Let $T = (X_n:n \in \mathbb{N})$ denote a homogeneous Markov chain with state space $E=\lbrace 1, 2, 3\rbrace$ and
$$\mathbb{P}(X_1=2\vert X_0=1) = \mathbb{P}(X_1=3\vert X_0=1)=\frac{1}{3}$$
as well as
$$\mathbb{P}(X_1=1\vert X_0=2) = \mathbb{P}(X_1=2\vert X_0=3)=1.$$
I suspect that the transition matrix is
$$T = \left( \begin{array}{ccc}
1/3 & 1/3 & 1/3 \\
1 & 0 & 0 \\
0 & 1 & 0 \end{array} \right).$$
Also, I understand that the stationary distribution is a limiting form of the Markov chain, and so from the definition of a stationary distribution we find it $\pi$, the stationary distribution, by calculating $\pi=\pi T$.

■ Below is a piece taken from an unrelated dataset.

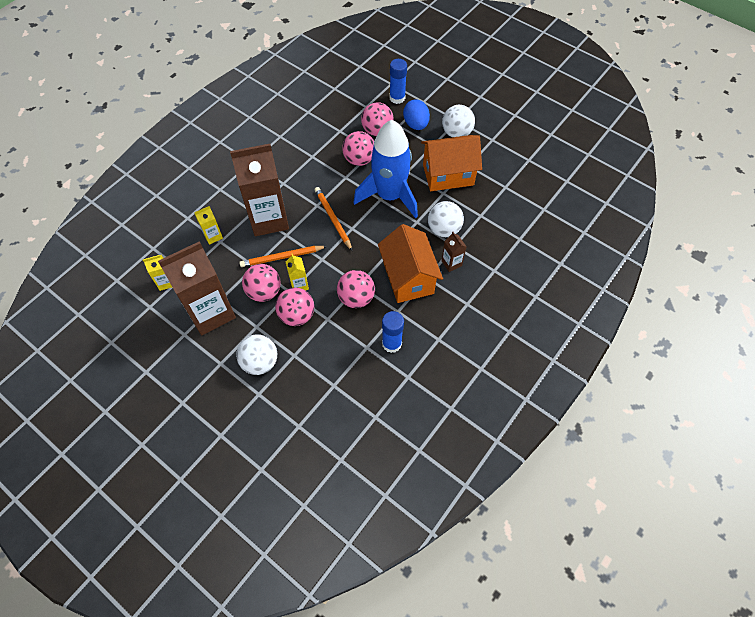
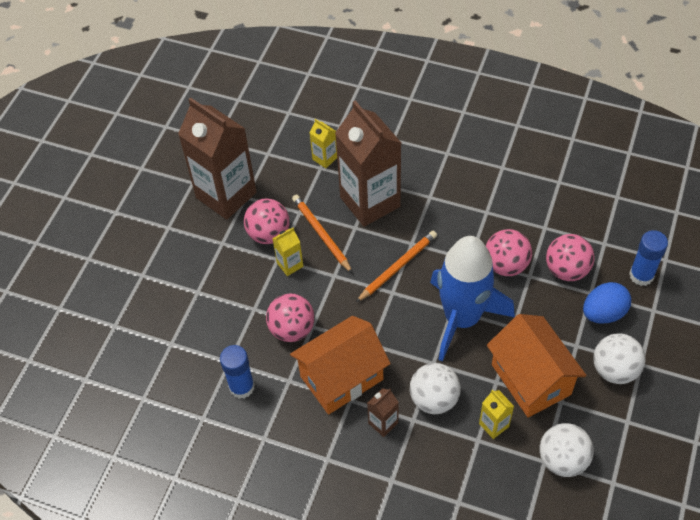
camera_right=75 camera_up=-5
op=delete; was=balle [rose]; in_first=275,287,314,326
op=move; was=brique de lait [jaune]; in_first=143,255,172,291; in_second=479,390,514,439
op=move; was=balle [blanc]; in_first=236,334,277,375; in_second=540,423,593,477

We calculate the stationary distribution by finding left eigenvectors for the eigenvalue $1$. So,
\begin{align*}
\frac{1}{3}\pi_1 +\frac{1}{3}\pi_2+\frac{1}{3}\pi_3 & =\pi_1,\\
\pi_1 & =\pi_2 \hspace{1.0cm}\textrm{and}\\
\pi_2 & =\pi_3.
\end{align*}
So $\pi_1=\pi_2=\pi_3$ and as $\pi_1+\pi_2+\pi_3=1$, then $$\pi=\left(\frac{1}{3}, \frac{1}{3}, \frac{1}{3}\right).$$
Is this correct?
Also, positive recurrent Markov chain has a unique stationary distribution. How do I determine if this Markov chain is positive recurrent, and thus if the above stationary distribution is unique?
Best Answer
The chain is irreducible on a finite state space hence it is positive recurrent and has a unique stationary distribution $\pi$. Following the precise indications in the comments, one gets that $\pi$ is in the proportions 3:2:1, thus $\pi=(\frac12,\frac13,\frac16)$.